[Stored items]
════════════════════
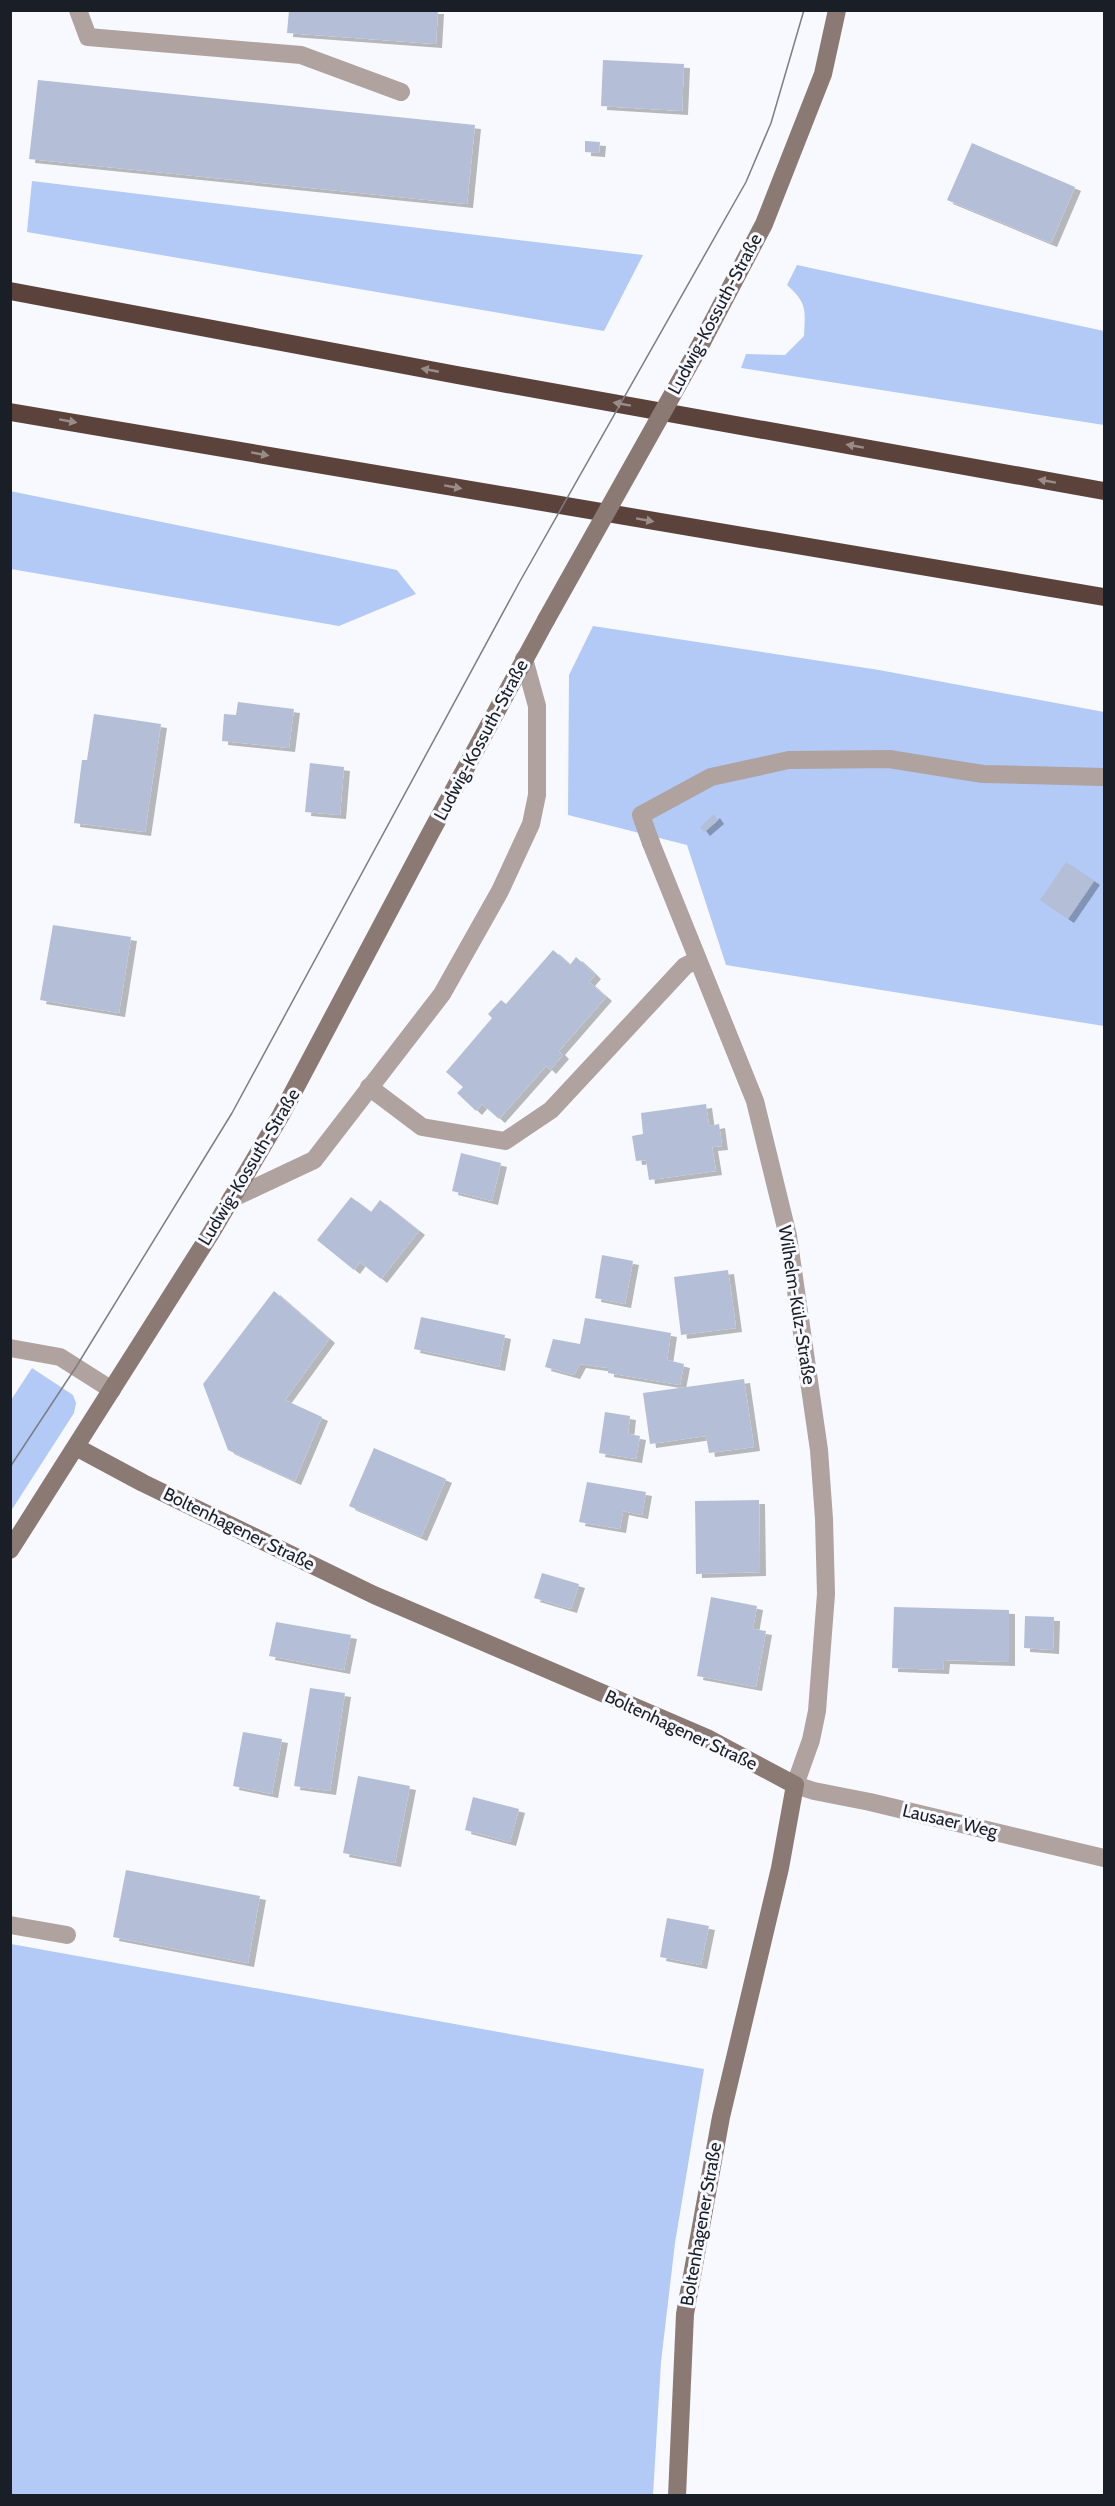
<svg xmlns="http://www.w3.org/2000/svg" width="1115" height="2506" font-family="Cabin,sans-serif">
  <defs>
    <filter id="shadow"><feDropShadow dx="6" dy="4" stdDeviation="0" flood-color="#0004"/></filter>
  </defs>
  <rect width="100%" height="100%" fill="#f7f9fe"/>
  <!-- green -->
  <g fill="#b3c9f6">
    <polygon points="32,181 643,255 604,331 27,232"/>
    <path d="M797,265L1104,331V425L741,368L746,354L785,355L804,336C805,310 808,304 787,285Z"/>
    <polygon points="10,491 397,570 416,594 339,626 11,569"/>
    <polygon points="593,626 879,670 1104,712 1104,1026 726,965 687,845 568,815 569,675"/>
    <polygon points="32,1368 73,1395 76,1403 74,1413 11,1511 11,1400"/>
    <polygon points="11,1944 704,2069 675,2243 661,2362 653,2495 11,2495"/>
  </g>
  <!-- building -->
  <g fill="#b4bfd7" filter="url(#shadow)">
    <polygon points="289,10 438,10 436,44 287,33"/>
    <polygon points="603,60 684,64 682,111 601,106"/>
    <polygon points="38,80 475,125 467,204 29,159"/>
    <polygon points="585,141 600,142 599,153 585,152"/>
    <polygon points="972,143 1075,187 1051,243 947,200"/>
    <polygon points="238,702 294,709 289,748 222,741 224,714 236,715"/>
    <polygon points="94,714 161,724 145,832 74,823 82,760 87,760"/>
    <polygon points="310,763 344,767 340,815 305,812"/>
    <polygon points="714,814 718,820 704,832 700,827"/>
    <polygon points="1066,862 1094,881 1068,919 1040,900"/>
    <polygon points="53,925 131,937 119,1013 40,1000"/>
    <polygon points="553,950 570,965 576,957 586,966 595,975 589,982 606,997 559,1051 563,1055 550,1070 546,1066 499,1119 482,1104 476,1111 457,1093 463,1087 446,1072 492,1018 488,1014 501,1000 506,1004"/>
    <polygon points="706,1104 709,1126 719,1124 722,1146 712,1147 716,1171 649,1180 646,1160 636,1161 632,1136 643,1134 641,1113"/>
    <polygon points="461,1153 501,1163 492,1201 452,1191"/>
    <polygon points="351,1197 371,1212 380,1200 419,1231 381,1279 360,1262 354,1270 317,1240"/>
    <polygon points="602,1255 633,1261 625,1304 595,1298"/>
    <polygon points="728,1270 736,1328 681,1335 674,1277"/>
    <polygon points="274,1291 329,1339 285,1400 322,1417 295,1481 228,1450 203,1384"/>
    <polygon points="421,1317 505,1335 499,1367 414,1349"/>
    <polygon points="585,1318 671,1333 667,1360 684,1364 680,1385 608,1373 608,1368 580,1364 574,1375 545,1367 553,1339 580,1344"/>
    <polygon points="744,1379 754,1447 709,1453 706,1436 650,1444 643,1393"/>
    <polygon points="605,1412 630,1416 628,1434 640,1436 636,1459 599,1453"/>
    <polygon points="374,1448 446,1479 421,1537 349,1506"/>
    <polygon points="587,1482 646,1492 642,1515 623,1511 620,1529 579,1522"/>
    <polygon points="759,1500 760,1572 696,1574 695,1501"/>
    <polygon points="542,1573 579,1584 571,1609 534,1598"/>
    <polygon points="711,1597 757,1606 753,1629 766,1631 756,1687 697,1676"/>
    <polygon points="894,1607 1009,1610 1009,1662 944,1660 943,1670 892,1668"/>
    <polygon points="1025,1616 1054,1617 1053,1650 1024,1648"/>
    <polygon points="276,1622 351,1635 344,1670 269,1656"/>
    <polygon points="310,1688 345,1693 330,1791 294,1786"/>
    <polygon points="243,1732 282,1739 272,1794 233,1786"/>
    <polygon points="358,1776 410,1786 395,1863 343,1853"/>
    <polygon points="473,1797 519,1809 510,1842 465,1830"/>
    <polygon points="126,1870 260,1896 248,1963 113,1937"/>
    <polygon points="667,1918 709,1926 701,1965 660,1957"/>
  </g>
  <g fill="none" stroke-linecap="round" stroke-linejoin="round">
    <!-- lane -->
    <g stroke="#afa29f" stroke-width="18">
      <polyline points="78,10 88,37 301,55 401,92"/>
      <polyline points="651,843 641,815 711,777 789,760 889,759 983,774 1104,777"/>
      <polyline points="369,1087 422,1127 505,1141 551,1110 685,966 697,960"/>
      <polyline points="231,1199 314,1160 442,994 500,891 531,824 537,795 537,706 524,659"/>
      <polyline points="10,1925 67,1935"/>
    </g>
    <!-- street -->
    <g stroke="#afa29f" stroke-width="18">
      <polyline points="651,843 755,1101 788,1236 819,1450 824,1519 826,1594 817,1711 811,1740 795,1785 814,1791 870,1802 1104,1858"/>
      <polyline points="10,1348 60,1357 112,1390"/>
    </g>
    <!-- secondary -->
    <g stroke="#8b7973" stroke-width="18">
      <polyline points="702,342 764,224 823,74 837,10"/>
      <polyline points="76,1447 143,1483 374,1595 707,1738 795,1785 780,1868 721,2117 685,2314 677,2496"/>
      <polyline points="10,1550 211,1233 281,1115 431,832 546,620"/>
    </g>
    <!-- highway -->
    <g stroke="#5b433b" stroke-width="18">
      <polyline points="10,291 457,375 1104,491"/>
      <polyline points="10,412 1104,597"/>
    </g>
    <!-- tram -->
    <polyline stroke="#7b7e86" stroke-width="1.5" points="10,1467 76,1367 232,1113 519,583 746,182 771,123 804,10"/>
    <!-- secondary-bridge -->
    <polyline stroke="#8b7973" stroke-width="18" points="546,620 702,342"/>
  </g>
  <!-- one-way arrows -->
  <defs><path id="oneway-solid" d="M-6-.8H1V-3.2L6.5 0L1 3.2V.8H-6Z" transform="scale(1.5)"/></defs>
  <g fill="#998c89">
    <use href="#oneway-solid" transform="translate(430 370) rotate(-169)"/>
    <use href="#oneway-solid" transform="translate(622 404) rotate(-170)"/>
    <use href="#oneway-solid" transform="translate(68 421) rotate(10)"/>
    <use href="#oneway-solid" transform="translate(855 446) rotate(-170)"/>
    <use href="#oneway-solid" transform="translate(260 454) rotate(10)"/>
    <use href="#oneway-solid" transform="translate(1047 481) rotate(-170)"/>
    <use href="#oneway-solid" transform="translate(453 487) rotate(10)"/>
    <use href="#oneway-solid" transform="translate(645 520) rotate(10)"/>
  </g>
  <g text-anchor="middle" stroke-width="6" stroke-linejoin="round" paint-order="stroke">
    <!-- street labels -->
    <g font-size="18" fill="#1a1e27" stroke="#f7f9fe">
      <text transform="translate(715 314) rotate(-62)" y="6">Ludwig-Kossuth-Straße</text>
      <text transform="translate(481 740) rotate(-62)" y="6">Ludwig-Kossuth-Straße</text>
      <text transform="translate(249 1167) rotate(-59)" y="6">Ludwig-Kossuth-Straße</text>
      <text transform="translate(797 1305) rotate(81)" y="6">Wilhelm-Külz-Straße</text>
      <text transform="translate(239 1529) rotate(26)" y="6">Boltenhagener Straße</text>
      <text transform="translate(681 1730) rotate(25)" y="6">Boltenhagener Straße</text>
      <text transform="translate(950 1821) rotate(13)" y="6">Lausaer Weg</text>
      <text transform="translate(701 2224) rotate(-80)" y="6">Boltenhagener Straße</text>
    </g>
  </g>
  <!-- border -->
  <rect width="1115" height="2506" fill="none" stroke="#1a1e27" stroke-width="24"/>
</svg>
════════════════════
> **What the exercise asks**:
Each entry above should be given again exactly, with its pictures omitted.

> **Exercise result**:
<svg xmlns="http://www.w3.org/2000/svg" width="1115" height="2506" font-family="Cabin,sans-serif">
  <defs>
    <filter id="shadow"><feDropShadow dx="6" dy="4" stdDeviation="0" flood-color="#0004"/></filter>
  </defs>
  <rect width="100%" height="100%" fill="#f7f9fe"/>
  <!-- green -->
  <g fill="#b3c9f6">
    <polygon points="32,181 643,255 604,331 27,232"/>
    <path d="M797,265L1104,331V425L741,368L746,354L785,355L804,336C805,310 808,304 787,285Z"/>
    <polygon points="10,491 397,570 416,594 339,626 11,569"/>
    <polygon points="593,626 879,670 1104,712 1104,1026 726,965 687,845 568,815 569,675"/>
    <polygon points="32,1368 73,1395 76,1403 74,1413 11,1511 11,1400"/>
    <polygon points="11,1944 704,2069 675,2243 661,2362 653,2495 11,2495"/>
  </g>
  <!-- building -->
  <g fill="#b4bfd7" filter="url(#shadow)">
    <polygon points="289,10 438,10 436,44 287,33"/>
    <polygon points="603,60 684,64 682,111 601,106"/>
    <polygon points="38,80 475,125 467,204 29,159"/>
    <polygon points="585,141 600,142 599,153 585,152"/>
    <polygon points="972,143 1075,187 1051,243 947,200"/>
    <polygon points="238,702 294,709 289,748 222,741 224,714 236,715"/>
    <polygon points="94,714 161,724 145,832 74,823 82,760 87,760"/>
    <polygon points="310,763 344,767 340,815 305,812"/>
    <polygon points="714,814 718,820 704,832 700,827"/>
    <polygon points="1066,862 1094,881 1068,919 1040,900"/>
    <polygon points="53,925 131,937 119,1013 40,1000"/>
    <polygon points="553,950 570,965 576,957 586,966 595,975 589,982 606,997 559,1051 563,1055 550,1070 546,1066 499,1119 482,1104 476,1111 457,1093 463,1087 446,1072 492,1018 488,1014 501,1000 506,1004"/>
    <polygon points="706,1104 709,1126 719,1124 722,1146 712,1147 716,1171 649,1180 646,1160 636,1161 632,1136 643,1134 641,1113"/>
    <polygon points="461,1153 501,1163 492,1201 452,1191"/>
    <polygon points="351,1197 371,1212 380,1200 419,1231 381,1279 360,1262 354,1270 317,1240"/>
    <polygon points="602,1255 633,1261 625,1304 595,1298"/>
    <polygon points="728,1270 736,1328 681,1335 674,1277"/>
    <polygon points="274,1291 329,1339 285,1400 322,1417 295,1481 228,1450 203,1384"/>
    <polygon points="421,1317 505,1335 499,1367 414,1349"/>
    <polygon points="585,1318 671,1333 667,1360 684,1364 680,1385 608,1373 608,1368 580,1364 574,1375 545,1367 553,1339 580,1344"/>
    <polygon points="744,1379 754,1447 709,1453 706,1436 650,1444 643,1393"/>
    <polygon points="605,1412 630,1416 628,1434 640,1436 636,1459 599,1453"/>
    <polygon points="374,1448 446,1479 421,1537 349,1506"/>
    <polygon points="587,1482 646,1492 642,1515 623,1511 620,1529 579,1522"/>
    <polygon points="759,1500 760,1572 696,1574 695,1501"/>
    <polygon points="542,1573 579,1584 571,1609 534,1598"/>
    <polygon points="711,1597 757,1606 753,1629 766,1631 756,1687 697,1676"/>
    <polygon points="894,1607 1009,1610 1009,1662 944,1660 943,1670 892,1668"/>
    <polygon points="1025,1616 1054,1617 1053,1650 1024,1648"/>
    <polygon points="276,1622 351,1635 344,1670 269,1656"/>
    <polygon points="310,1688 345,1693 330,1791 294,1786"/>
    <polygon points="243,1732 282,1739 272,1794 233,1786"/>
    <polygon points="358,1776 410,1786 395,1863 343,1853"/>
    <polygon points="473,1797 519,1809 510,1842 465,1830"/>
    <polygon points="126,1870 260,1896 248,1963 113,1937"/>
    <polygon points="667,1918 709,1926 701,1965 660,1957"/>
  </g>
  <g fill="none" stroke-linecap="round" stroke-linejoin="round">
    <!-- lane -->
    <g stroke="#afa29f" stroke-width="18">
      <polyline points="78,10 88,37 301,55 401,92"/>
      <polyline points="651,843 641,815 711,777 789,760 889,759 983,774 1104,777"/>
      <polyline points="369,1087 422,1127 505,1141 551,1110 685,966 697,960"/>
      <polyline points="231,1199 314,1160 442,994 500,891 531,824 537,795 537,706 524,659"/>
      <polyline points="10,1925 67,1935"/>
    </g>
    <!-- street -->
    <g stroke="#afa29f" stroke-width="18">
      <polyline points="651,843 755,1101 788,1236 819,1450 824,1519 826,1594 817,1711 811,1740 795,1785 814,1791 870,1802 1104,1858"/>
      <polyline points="10,1348 60,1357 112,1390"/>
    </g>
    <!-- secondary -->
    <g stroke="#8b7973" stroke-width="18">
      <polyline points="702,342 764,224 823,74 837,10"/>
      <polyline points="76,1447 143,1483 374,1595 707,1738 795,1785 780,1868 721,2117 685,2314 677,2496"/>
      <polyline points="10,1550 211,1233 281,1115 431,832 546,620"/>
    </g>
    <!-- highway -->
    <g stroke="#5b433b" stroke-width="18">
      <polyline points="10,291 457,375 1104,491"/>
      <polyline points="10,412 1104,597"/>
    </g>
    <!-- tram -->
    <polyline stroke="#7b7e86" stroke-width="1.5" points="10,1467 76,1367 232,1113 519,583 746,182 771,123 804,10"/>
    <!-- secondary-bridge -->
    <polyline stroke="#8b7973" stroke-width="18" points="546,620 702,342"/>
  </g>
  <!-- one-way arrows -->
  <defs><path id="oneway-solid" d="M-6-.8H1V-3.2L6.5 0L1 3.2V.8H-6Z" transform="scale(1.5)"/></defs>
  <g fill="#998c89">
    <use href="#oneway-solid" transform="translate(430 370) rotate(-169)"/>
    <use href="#oneway-solid" transform="translate(622 404) rotate(-170)"/>
    <use href="#oneway-solid" transform="translate(68 421) rotate(10)"/>
    <use href="#oneway-solid" transform="translate(855 446) rotate(-170)"/>
    <use href="#oneway-solid" transform="translate(260 454) rotate(10)"/>
    <use href="#oneway-solid" transform="translate(1047 481) rotate(-170)"/>
    <use href="#oneway-solid" transform="translate(453 487) rotate(10)"/>
    <use href="#oneway-solid" transform="translate(645 520) rotate(10)"/>
  </g>
  <g text-anchor="middle" stroke-width="6" stroke-linejoin="round" paint-order="stroke">
    <!-- street labels -->
    <g font-size="18" fill="#1a1e27" stroke="#f7f9fe">
      <text transform="translate(715 314) rotate(-62)" y="6">Ludwig-Kossuth-Straße</text>
      <text transform="translate(481 740) rotate(-62)" y="6">Ludwig-Kossuth-Straße</text>
      <text transform="translate(249 1167) rotate(-59)" y="6">Ludwig-Kossuth-Straße</text>
      <text transform="translate(797 1305) rotate(81)" y="6">Wilhelm-Külz-Straße</text>
      <text transform="translate(239 1529) rotate(26)" y="6">Boltenhagener Straße</text>
      <text transform="translate(681 1730) rotate(25)" y="6">Boltenhagener Straße</text>
      <text transform="translate(950 1821) rotate(13)" y="6">Lausaer Weg</text>
      <text transform="translate(701 2224) rotate(-80)" y="6">Boltenhagener Straße</text>
    </g>
  </g>
  <!-- border -->
  <rect width="1115" height="2506" fill="none" stroke="#1a1e27" stroke-width="24"/>
</svg>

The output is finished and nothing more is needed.